Jobs & Economic Development Impact (JEDI) modeling summary
Economic impacts
The development of wind and solar power plants creates jobs, increases direct local spending on products and services for the plant, and increases indirect spending by those who receive wages or payments due to the plant’s operation. The plants also provide a stream of property tax, right-of-way, or other land payment revenue to the state, county, tribe or federal agency having land jurisdiction, as well as to any private entity whose land makes up part of the project’s footprint.
The JEDI model
These positive economic impacts can be quantified using the Jobs and Economic Development Impacts model developed by the National Renewable Energy Laboratory. This model is an input-output model, developed using data gathered from industry interviews, surveys of local businesses, and economic multipliers derived from the Minnesota-based IMPLAN group’s accounting software and state files. The model can be used to estimate economic impacts at the state or county level. For the purposes of this report, the model was run at the state level.
Basics of economic impacts and input-output modeling
The statewide economic impacts of renewable energy projects are directly related to the relative costs of the project development materials and processes, and their availability in the state. If there is a component or service for the construction or maintenance of the plant available in Arizona, the model assumes that it is used, whether this is actually the case or not. Thus, if the equipment for a concentrating solar plant costs more than an equivalent-size wind plant, then the total project cost is higher, and to the extent that materials for the plant are available in Arizona, the economic impact on the state is greater. The same is true for the labor involved in plant construction and maintenance. In addition, the land use expenses, such as lease arrangements, property taxes, and rights-of-way are included as default values in the model, and generally are higher for plants that use more of the actual surface area of the project boundary.
The model quantifies construction-phase and operation-phase impacts. Jobs, earnings, and output are distributed across three categories:
- Project development and onsite labor impacts: refers to the actual work and financial transactions related to the renewable energy project development, construction and operation onsite at the plant. Example: the job and paycheck of a road grader or wind turbine technician at a wind plant.
- Local revenue and supply chain impacts: refers to additional work or spending that takes place in the local area or in the supply chain statewide for the actual development, construction, or operation of the plant. Example: the purchase of local legal services or construction supplies from a firm in the state where a solar plant is built.
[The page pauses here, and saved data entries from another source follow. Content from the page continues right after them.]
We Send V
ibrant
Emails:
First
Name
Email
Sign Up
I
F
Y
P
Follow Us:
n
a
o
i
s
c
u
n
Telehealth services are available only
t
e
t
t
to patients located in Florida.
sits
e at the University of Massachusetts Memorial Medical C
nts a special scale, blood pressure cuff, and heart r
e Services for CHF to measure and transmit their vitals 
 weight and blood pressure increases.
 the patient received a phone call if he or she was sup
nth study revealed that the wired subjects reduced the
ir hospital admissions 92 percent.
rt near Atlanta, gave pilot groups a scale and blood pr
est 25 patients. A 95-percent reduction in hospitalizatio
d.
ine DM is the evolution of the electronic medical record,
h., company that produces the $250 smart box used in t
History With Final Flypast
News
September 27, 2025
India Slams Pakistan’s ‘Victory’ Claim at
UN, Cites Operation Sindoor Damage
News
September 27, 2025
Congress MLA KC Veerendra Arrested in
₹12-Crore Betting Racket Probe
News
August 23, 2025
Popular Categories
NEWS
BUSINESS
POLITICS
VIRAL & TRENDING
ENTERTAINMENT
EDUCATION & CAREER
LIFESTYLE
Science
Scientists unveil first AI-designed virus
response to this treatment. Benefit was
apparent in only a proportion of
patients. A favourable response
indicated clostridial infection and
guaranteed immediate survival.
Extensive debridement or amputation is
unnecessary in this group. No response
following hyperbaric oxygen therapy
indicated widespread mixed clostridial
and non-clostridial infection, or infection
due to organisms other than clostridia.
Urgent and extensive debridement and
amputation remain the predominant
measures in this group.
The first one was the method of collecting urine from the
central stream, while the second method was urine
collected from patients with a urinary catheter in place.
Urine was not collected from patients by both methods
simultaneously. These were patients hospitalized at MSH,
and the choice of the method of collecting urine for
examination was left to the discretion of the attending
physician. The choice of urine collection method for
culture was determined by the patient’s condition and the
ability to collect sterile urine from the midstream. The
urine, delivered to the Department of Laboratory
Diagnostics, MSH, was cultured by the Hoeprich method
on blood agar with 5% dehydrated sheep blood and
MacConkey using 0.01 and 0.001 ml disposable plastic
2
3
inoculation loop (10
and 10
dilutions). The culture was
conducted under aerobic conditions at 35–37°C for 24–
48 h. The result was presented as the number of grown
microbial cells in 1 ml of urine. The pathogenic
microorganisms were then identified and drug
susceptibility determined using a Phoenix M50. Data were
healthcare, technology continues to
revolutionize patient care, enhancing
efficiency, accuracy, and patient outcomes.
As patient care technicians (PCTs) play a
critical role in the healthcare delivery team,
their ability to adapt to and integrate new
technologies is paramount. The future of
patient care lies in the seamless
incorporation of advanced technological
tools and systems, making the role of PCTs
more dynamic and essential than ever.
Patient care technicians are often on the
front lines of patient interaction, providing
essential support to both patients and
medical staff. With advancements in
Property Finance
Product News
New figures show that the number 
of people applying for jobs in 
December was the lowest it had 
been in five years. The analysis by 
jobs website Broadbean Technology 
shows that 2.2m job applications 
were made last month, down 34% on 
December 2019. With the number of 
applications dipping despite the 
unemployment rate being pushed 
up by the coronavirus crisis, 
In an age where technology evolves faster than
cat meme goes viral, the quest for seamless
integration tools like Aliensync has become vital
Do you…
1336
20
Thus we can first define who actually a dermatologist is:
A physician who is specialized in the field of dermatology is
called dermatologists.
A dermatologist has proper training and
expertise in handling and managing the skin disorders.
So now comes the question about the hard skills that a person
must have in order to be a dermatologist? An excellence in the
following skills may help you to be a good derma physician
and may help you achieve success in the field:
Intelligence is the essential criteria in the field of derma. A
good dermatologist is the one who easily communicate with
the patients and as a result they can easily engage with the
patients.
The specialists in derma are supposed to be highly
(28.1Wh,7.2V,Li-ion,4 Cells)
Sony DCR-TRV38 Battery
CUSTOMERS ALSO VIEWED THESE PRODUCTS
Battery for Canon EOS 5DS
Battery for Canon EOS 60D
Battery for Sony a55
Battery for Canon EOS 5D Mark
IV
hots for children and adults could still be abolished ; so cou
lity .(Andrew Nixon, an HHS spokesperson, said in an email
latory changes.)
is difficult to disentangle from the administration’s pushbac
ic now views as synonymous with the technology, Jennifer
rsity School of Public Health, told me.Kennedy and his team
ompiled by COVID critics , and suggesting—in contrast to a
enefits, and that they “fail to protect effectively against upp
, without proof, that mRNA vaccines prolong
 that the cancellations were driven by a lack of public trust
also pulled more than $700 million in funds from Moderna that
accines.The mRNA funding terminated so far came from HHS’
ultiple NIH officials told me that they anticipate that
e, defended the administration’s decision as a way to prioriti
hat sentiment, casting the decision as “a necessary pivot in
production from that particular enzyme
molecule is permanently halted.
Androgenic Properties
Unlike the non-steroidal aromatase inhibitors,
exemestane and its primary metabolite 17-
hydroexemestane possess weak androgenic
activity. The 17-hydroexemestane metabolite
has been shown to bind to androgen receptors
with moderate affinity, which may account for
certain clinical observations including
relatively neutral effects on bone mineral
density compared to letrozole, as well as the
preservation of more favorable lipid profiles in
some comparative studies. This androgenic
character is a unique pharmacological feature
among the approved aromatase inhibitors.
- Induced impacts: refers to the work or revenue resulting from local expenditures made by those individuals whose jobs are supported by the onsite or supply chain impacts. Example: part of the employment, wages, and revenue at a theater where wind plant workers take their families out for movies and popcorn.
Jobs refers to the full-time-equivalent employment (calculated in job-years) caused by the development phase or aspect of the project in question.
Earnings is a dollar figure representing the wages, salaries, and benefits paid to the workers in the jobs.
Output refers to economic activity or the value of production in the state being analyzed. This dollar figure includes earnings, as well as the other revenue that results from the spending related to the project (purchases of equipment, materials and services).
Impacts of renewable energy development in Arizona
Arizona currently has 288 MW of wind capacity, 868 MW of solar PV capacity, and 286 MW of CSP capacity operating or under construction. The economic impacts of the construction and operation of these power plants are illustrated in the following figures and tables.
These job impacts, calculated using the JEDI model, include on-site jobs, jobs in the supply chain related to the project development or operation, and indirect jobs created by the additional employment on-site and in the supply chain.
Model validation
Because the model assumes that any service needed by the project is provided in-state if it is available in-state, it tends to over-estimate the economic impacts of technologies that do have manufacturing and other supply chain companies in the state. The actual reported economic impacts of several Arizona renewable energy power plants are listed below.
- Solana Generating Station, a 280-MW CSP plant with molten-salt energy storage in Maricopa County, built by Abengoa Solar, reported that during construction the project created 1500 direct jobs, and that there are 85 full time workers employed to operate the plant.
- Agua Caliente Solar, a 250-MW solar PV plant (290 planned at construction completion) in Yuma County, built by First Solar, employed 400 workers for four years during construction of all project phases.
- Dry Lake I, the first 63-MW phase of two wind plants in Navajo County developed by Iberdrola Renewables, reported a peak of 200 jobs during construction and 5 permanent on-site positions.
- Perrin Ranch, a 99-MW wind plant in Coconino County built by NextEra Energy, reported a peak of 200 construction jobs and 6 permanent positions on-site.